QUESTIONS TO ANSWER:
• 1. Decide whether each statement agrees with the article on deportations of Dominicans of Haitian descent: (a) the U.S. occupied the Dominican Republic from 1916 to 1924; (b) the Dominican Congress set a deadline of June 17, 2016; (c) the Trujillo dictatorship ruled Haiti. Answer each with yes or no and quote the deciding words.
• 2. Carry on the article on deportations of Dominicans of Haitian descent, picking up right after its final sentence.

EXTRACTED TEXT:
If
the Dominican Republic had decided in 2013 to
nationalize its industries, announcing a deadline of
Jun. 17, 2015 for the expropriation of all foreign-owned
enterprises on its side of the island, it is unlikely
that the U.S. would throw its hands up and say nothing
could be done because the DR was a sovereign country. We
know it is unlikely, because the U.S. overthrew the
president on the other side of the island in 1991 and in
2004 for trying to raise the minimum wage. More likely,
there would be a regime change in the DR and a more
friendly government would be put in place, to much
celebration from U.S. elites and media.
But when a court in the DR pronounced "La
Sentencia" in 2013, stripping Dominicans – people
born in the DR to undocumented Haitian parents – of
citizenship, and the Dominican Congress established a
Jun. 17, 2015 deadline for these hundreds of thousands
of Dominicans of Haitian descent to establish residency
by navigating a bureaucratic labyrinth of unbelievable
complexity, U.S. officials mumbled their concern. Since
June, tens of thousands of Dominicans of Haitian descent
have left the DR. Greg Grandin,
writing in
The Nation,
has called it a "slow-motion, undercover pogrom." They
have left under threat of violence. They have accepted
"voluntary" deportation because their only alternative
was involuntary deportation. They are living in camps on
the border between Haiti and the DR, not unlike the
camps where hundreds of thousands of people were forced
to live after the 2010 earthquake in Haiti.
Displaced people living in camps have reached the
culmination of a process that renders them without power
or protection. The natural disaster of the earthquake
was prolonged and made vastly more deadly by Haiti's
lack of sovereignty. This completely engineered disaster
of deportation shows how Haiti's lack of sovereignty is
intertwined with the DR's.
Now that North American media have begun to publish on
the deportations, many of them discuss Haiti's invasion
of the DR in 1822. Historian Anna Ellner
helps make sense of this 19th
century history, and reveals it to be
completely distorted in most accounts. Ellner (whose
excellent blog post was linked by Grandin, who has also
helped maintain a focus on this issue) presents a
different history, one in which Haiti and the DR were
"siblings in a struggle for freedom."
If the two countries were siblings in a struggle for
freedom, it was a struggle against domination by the
U.S.. The U.S. invaded and occupied Haiti from
1915-1934, and the DR from 1916-1924. The U.S. supported
the Duvalier dictatorships that ruled Haiti from
1957-1986, and the Trujillo dictatorship that ruled the
DR from 1930-1961. One of Trujillo's most notorious acts
was the "Parsley massacre" of 1937, a genocidal campaign
against Haitians in the DR. The word "parsley" in
Spanish is perejil,
and prospective victims of the massacre would be made to
pronounce the word. If they pronounced it with a Haitian
accent, they were killed.

SOURCE DATA:
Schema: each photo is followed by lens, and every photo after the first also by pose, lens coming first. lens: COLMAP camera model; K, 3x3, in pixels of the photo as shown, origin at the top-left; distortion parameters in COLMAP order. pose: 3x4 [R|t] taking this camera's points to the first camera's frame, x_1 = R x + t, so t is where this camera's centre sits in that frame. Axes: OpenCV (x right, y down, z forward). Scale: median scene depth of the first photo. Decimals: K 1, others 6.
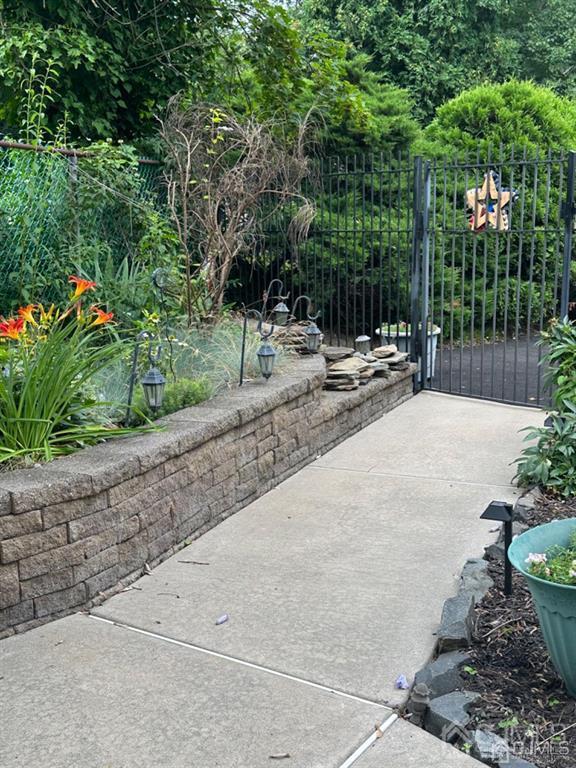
lens RADIAL K [[937.2, 0, 288.0], [0, 937.2, 384.0], [0, 0, 1]] dist [0.225224, -0.524610]
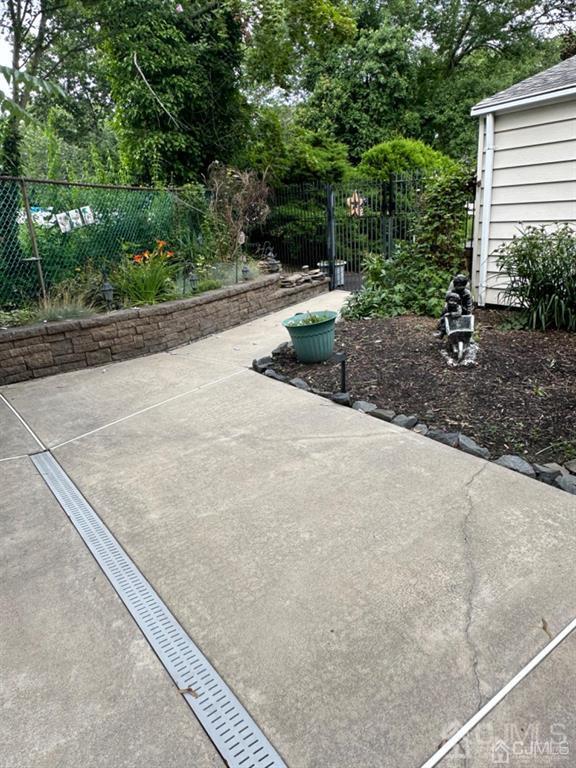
lens RADIAL K [[520.8, 0, 288.0], [0, 520.8, 384.0], [0, 0, 1]] dist [0.011584, 0.001077]
pose [[0.995520, -0.009397, -0.094082, 0.155685], [0.022922, 0.989352, 0.143726, 0.050859], [0.091730, -0.145239, 0.985135, -0.293203]]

EXERCISE RESULTS:
• 1.
(a) Yes: "and the DR from 1916-1924"
(b) No: "established a Jun. 17, 2015 deadline"
(c) No: "the Trujillo dictatorship that ruled the DR from 1930-1961"

• 2.
Trujillo's Parsley massacre was written about in
Dominican-American writer Junot Diaz's novel
The Brief Wondrous
Life of Oscar Wao, and in Haitian-American writer
Edwidge Danticat's novel
The Farming of
Bones. Diaz and Danticat have been writing and
speaking out about the
deportations, both in 2013 and in recent
months. In June, Danticat called it "a humanitarian
crisis ready to happen." Diaz asked: “What happens when
a government basically green-lights your most primitive,
fucked up xenophobia?”
Mark Philips,
writing from the border last
month, describes what "voluntary deportation"
is looking like:
“On the DR side of the border, we observed a
cargo truck — previously used to transport plantains —
pull up alongside one of the full school buses parked
nearby. We learned that the bus driver refused to
continue to Haiti and negotiated to have the cargo truck
carry the passengers the rest of the way to
Port-de-Paix, in the north of Haiti. The steel, open-air
truck box was dirty, smaller than the school bus and not
designed for carrying people, especially for hours in
the hot sun. Passengers yelled at the driver, saying
they were being treated like animals. A few women with
babies on their laps were then allowed to sit in the
front of the truck with the driver. All others,
including several small children, had to stand or sit on
their luggage in the back of the truck’s dusty steel
box. Several individuals had to hang off the sides of
the truck.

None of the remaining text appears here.